Sunday, February 7, 2010

Cookbook Corner

Among other hobbies, I collect cookbooks.  Surprise!  From what I've read, lots of people collect cookbooks - they like to collect books from a certain author or a certain region (Southern US) or a style of cooking. I tend to lack that kind of focus, and get whatever looks interesting and organize it as I go along.  International cookbooks were my main passion for awhile.  I do like to cook from them when possible, but sometimes it's just interesting to read them and wonder who first thought that a certain food (rotted shark, sea urchin roe) would be a good thing to eat.  In some cases (rotted shark), I wonder why no one has thought maybe it would be a good thing to stop eating.  (Rotted shark fans, I welcome your responses!  If it's really super-tasty, that would be an interesting thing to know.) 

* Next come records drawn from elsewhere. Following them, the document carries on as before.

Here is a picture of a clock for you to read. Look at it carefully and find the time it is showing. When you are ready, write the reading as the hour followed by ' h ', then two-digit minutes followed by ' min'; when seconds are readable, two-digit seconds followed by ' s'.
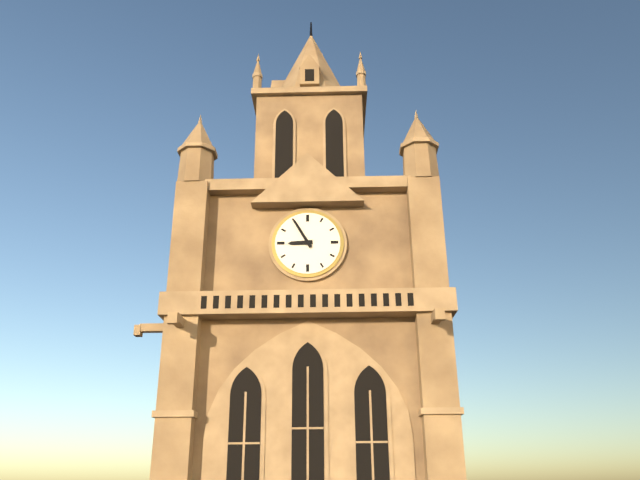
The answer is 8 h 55 min
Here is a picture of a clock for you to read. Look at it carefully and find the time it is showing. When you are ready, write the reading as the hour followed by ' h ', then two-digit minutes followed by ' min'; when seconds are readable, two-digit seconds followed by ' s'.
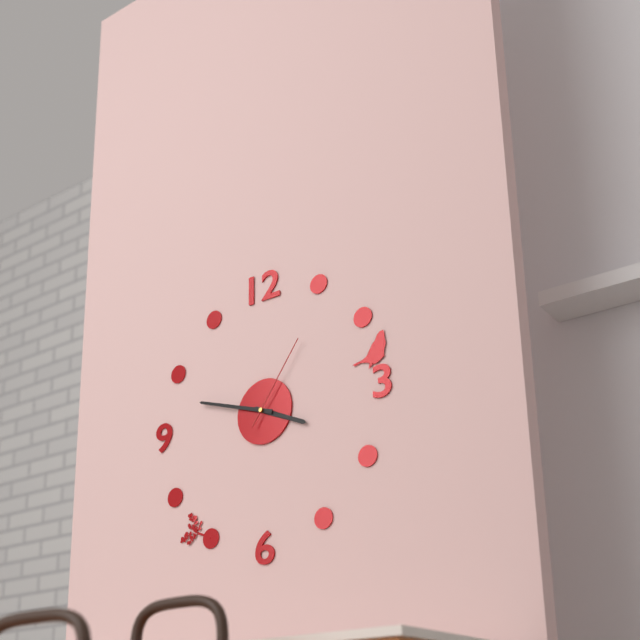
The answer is 3 h 48 min 06 s
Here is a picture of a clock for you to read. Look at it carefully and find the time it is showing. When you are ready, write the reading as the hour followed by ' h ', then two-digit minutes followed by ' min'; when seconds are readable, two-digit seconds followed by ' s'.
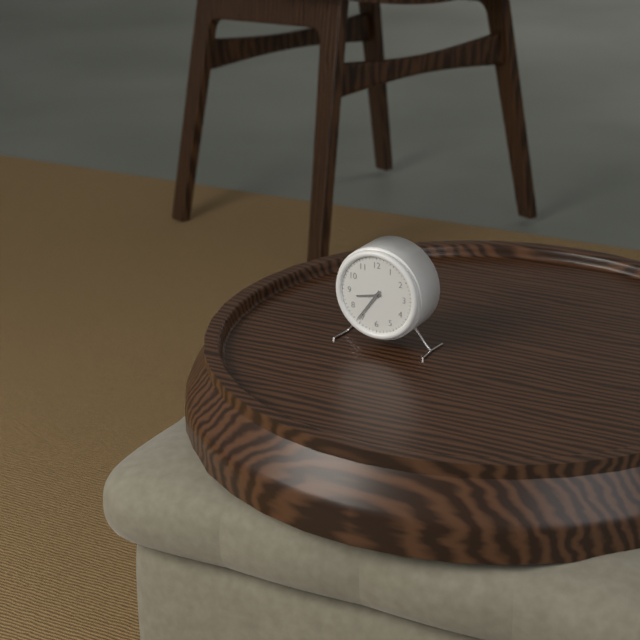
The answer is 8 h 36 min
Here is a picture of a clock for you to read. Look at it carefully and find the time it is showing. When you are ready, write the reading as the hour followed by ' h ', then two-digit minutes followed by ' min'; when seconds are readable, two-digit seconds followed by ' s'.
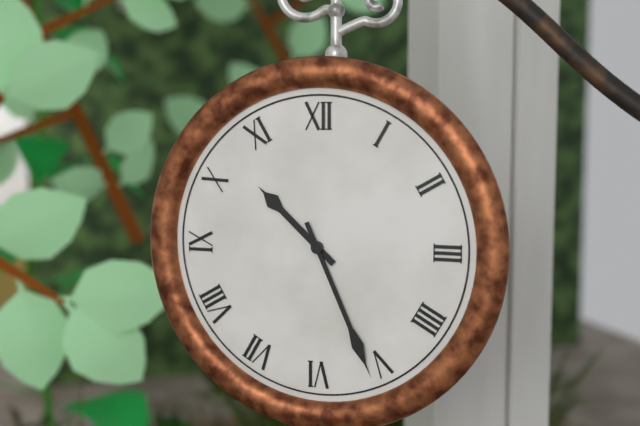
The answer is 10 h 26 min
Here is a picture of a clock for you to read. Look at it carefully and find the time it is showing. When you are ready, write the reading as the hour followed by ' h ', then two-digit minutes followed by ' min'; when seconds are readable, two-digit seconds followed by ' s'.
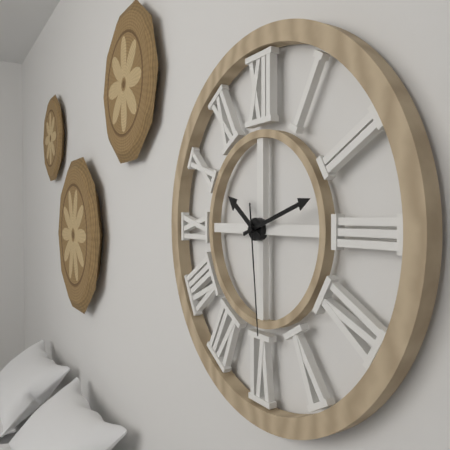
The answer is 10 h 12 min 29 s
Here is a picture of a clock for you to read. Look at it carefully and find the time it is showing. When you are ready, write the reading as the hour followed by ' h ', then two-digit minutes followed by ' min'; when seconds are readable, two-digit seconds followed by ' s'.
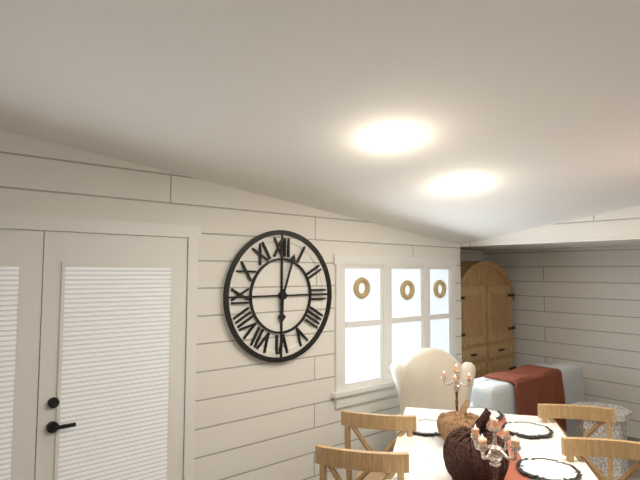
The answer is 6 h 03 min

   For awhile I wanted to get some Canadian and Australian cookbooks to compare with generalized American ones.  Since all three nations began as English colonies but landed in different climates with different resources, I thought it might  be interesting to look at the differences and similarities in the cuisines.  Not now, since everyone is all globalized, but maybe between 1940-1970 or thereabouts.  But years of pestering online cookbook enthusiasts from those two countries did not yield a suggestion for a good cookbook or two to represent their nations.  I have no idea why, but I could not get a straightforward response.  So I gradually let it go, for the most part. 
     Right now, I'm mostly interested in local community cookbooks.  Again, not recent ones, for the most part.  Those are mostly full of things people got off of epicurious.com or out of magazines, and don't really represent any kind of regional cuisine in any meaningful way.  Oh, occasionally you'll get a gator casserole from a Florida book or mooseburgers from Maine, but usually that's one recipe out of 200 or so.  That's a long run for a short slide.  Also, I'm suspicious they are in there for a joke.  No, I like old cookbooks.  And Mr EA and I found a doozy in a recent trip to Value Village (we like junking).
     It is the awesomest, darlingest book I have seen in a good long while.  Originally published in 1959, my version was printed in 1969 and has a few bits that had been added on.   One of the things I love about these books is that they are a window into another time with their chatty introductory notes and household tips.  The recipes themselves are also interesting, even where they aren't really reproducable.  For instance, this tome contains recipes for making pickles out of sea kelp. One starts with instructions for gathering the stuff.  Apparently, the Alaska version of "first catch your rabbit" is "first, get out your rowboat".  Of course there are many, many salmon and seafood recipes.  Almost every mention of vegetables refers to canned vegetables, which jibes with what I have been told life was like by friends that grew up here. As is usually the case with this kind of cookbook, I have some recipes bookmarked to try, but the whole thing was a fascinating read.  I have no idea how available copies of this book are, but if you like this sort of thing too and  have a chance, I strongly urge you to grab one if you see it.  In the meantime, I'm thinking about getting a rowboat - there's kelp to pickle!